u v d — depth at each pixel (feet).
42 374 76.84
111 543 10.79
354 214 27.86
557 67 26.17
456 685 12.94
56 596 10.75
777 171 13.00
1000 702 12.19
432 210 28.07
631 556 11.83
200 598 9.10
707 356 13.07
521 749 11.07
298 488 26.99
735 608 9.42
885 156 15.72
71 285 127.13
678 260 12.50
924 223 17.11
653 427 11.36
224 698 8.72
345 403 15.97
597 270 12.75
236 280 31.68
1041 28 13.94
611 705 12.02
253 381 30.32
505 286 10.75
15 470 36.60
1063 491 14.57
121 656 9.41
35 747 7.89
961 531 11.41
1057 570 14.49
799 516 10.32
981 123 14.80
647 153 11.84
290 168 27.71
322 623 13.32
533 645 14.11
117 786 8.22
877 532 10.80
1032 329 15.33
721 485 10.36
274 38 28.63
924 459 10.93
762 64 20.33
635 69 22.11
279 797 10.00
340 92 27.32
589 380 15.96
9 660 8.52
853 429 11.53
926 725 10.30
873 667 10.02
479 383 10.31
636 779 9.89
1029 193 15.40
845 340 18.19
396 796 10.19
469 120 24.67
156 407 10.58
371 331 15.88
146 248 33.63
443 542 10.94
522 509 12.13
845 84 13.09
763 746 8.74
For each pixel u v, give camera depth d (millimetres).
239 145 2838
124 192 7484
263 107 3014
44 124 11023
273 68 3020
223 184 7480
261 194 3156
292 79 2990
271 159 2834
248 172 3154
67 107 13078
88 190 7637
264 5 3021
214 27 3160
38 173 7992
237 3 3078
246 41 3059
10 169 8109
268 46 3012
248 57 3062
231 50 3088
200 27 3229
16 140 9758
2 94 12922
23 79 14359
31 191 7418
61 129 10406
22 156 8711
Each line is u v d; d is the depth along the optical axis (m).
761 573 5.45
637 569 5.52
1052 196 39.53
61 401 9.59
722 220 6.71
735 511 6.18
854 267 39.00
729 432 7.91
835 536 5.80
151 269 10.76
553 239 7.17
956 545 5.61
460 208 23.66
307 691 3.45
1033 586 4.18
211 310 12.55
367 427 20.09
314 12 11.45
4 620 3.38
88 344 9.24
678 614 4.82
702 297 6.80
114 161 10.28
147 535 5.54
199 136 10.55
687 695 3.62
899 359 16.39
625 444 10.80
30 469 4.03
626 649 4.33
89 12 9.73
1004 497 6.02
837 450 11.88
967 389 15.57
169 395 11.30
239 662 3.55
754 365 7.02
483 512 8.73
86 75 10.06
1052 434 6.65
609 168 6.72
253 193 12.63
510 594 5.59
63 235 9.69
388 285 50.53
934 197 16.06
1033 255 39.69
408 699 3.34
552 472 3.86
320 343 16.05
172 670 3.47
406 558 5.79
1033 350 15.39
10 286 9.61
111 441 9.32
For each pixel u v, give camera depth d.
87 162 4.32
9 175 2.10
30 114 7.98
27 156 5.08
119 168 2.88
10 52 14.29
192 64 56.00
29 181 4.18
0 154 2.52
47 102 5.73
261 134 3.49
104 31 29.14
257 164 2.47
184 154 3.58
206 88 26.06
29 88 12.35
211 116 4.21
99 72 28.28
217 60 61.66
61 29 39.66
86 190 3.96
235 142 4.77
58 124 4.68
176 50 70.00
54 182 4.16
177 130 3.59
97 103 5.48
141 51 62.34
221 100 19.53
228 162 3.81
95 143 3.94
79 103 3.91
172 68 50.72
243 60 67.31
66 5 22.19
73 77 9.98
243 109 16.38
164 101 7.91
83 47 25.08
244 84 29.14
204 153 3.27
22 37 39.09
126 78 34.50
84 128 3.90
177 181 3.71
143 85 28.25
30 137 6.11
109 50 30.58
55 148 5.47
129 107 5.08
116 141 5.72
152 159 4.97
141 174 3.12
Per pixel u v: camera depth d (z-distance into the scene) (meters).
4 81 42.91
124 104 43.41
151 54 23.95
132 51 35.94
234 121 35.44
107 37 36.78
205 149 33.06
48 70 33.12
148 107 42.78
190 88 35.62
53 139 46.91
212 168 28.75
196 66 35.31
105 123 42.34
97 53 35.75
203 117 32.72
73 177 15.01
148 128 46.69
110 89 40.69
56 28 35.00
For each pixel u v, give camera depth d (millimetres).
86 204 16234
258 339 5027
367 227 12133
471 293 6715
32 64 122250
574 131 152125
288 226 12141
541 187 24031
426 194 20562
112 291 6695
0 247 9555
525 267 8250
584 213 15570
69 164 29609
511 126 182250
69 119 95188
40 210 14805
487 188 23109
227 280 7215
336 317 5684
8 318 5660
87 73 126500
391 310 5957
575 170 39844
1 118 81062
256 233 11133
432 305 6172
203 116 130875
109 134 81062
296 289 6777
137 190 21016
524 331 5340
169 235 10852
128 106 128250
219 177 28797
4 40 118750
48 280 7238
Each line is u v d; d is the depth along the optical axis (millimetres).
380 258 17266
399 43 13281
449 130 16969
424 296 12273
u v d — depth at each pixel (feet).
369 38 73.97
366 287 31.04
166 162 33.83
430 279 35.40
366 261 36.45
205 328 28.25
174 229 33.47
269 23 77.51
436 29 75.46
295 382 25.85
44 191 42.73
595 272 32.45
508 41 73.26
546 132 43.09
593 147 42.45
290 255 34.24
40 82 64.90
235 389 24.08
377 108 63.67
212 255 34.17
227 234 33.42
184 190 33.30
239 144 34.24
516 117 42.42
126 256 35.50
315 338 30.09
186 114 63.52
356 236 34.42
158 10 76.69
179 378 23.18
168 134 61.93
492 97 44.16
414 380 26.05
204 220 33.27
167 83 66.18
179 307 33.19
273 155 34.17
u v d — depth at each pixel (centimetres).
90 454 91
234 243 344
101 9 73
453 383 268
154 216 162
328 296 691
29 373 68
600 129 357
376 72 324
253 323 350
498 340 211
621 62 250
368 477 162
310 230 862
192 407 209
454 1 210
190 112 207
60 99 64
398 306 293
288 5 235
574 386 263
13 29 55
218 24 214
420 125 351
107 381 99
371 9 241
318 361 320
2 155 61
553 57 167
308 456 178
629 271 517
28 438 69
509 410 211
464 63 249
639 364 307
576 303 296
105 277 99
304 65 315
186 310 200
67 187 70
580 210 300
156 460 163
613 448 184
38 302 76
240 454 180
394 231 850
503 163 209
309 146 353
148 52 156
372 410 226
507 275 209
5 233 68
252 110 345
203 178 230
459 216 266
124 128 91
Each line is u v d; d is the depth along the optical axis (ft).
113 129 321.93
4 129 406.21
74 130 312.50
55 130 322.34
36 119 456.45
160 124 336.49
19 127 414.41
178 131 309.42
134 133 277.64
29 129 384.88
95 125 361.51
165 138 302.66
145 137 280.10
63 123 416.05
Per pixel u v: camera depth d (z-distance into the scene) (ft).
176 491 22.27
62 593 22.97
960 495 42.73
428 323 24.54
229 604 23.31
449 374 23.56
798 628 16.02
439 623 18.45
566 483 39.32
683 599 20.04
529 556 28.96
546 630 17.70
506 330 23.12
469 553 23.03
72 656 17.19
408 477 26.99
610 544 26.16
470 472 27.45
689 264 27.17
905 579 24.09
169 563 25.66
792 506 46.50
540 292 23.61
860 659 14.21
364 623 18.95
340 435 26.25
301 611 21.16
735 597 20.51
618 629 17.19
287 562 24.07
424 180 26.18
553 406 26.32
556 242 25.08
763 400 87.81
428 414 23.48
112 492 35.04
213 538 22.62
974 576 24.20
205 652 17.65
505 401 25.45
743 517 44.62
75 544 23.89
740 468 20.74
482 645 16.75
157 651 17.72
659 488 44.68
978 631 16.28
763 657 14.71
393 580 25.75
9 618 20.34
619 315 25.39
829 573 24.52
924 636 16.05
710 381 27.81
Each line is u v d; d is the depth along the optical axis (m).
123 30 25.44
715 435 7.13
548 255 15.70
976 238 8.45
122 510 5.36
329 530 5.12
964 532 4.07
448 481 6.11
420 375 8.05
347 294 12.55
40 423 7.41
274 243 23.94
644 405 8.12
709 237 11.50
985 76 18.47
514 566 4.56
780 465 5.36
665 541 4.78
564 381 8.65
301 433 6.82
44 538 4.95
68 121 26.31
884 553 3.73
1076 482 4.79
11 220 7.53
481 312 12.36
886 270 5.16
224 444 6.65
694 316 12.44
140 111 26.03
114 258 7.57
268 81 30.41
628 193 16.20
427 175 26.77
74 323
------------------------------
» **Task to carry out**:
What lines in the material above include "camera"? Copy every one of them.

» **Response to the exercise**:
For each pixel u v, give camera depth d (millimetres).
For each pixel u v, give camera depth d.
Per pixel u v: camera depth d (z-distance into the scene) (meters).
For each pixel u v, give camera depth d (millimetres).
Per pixel u v: camera depth d (z-distance into the scene) (ft).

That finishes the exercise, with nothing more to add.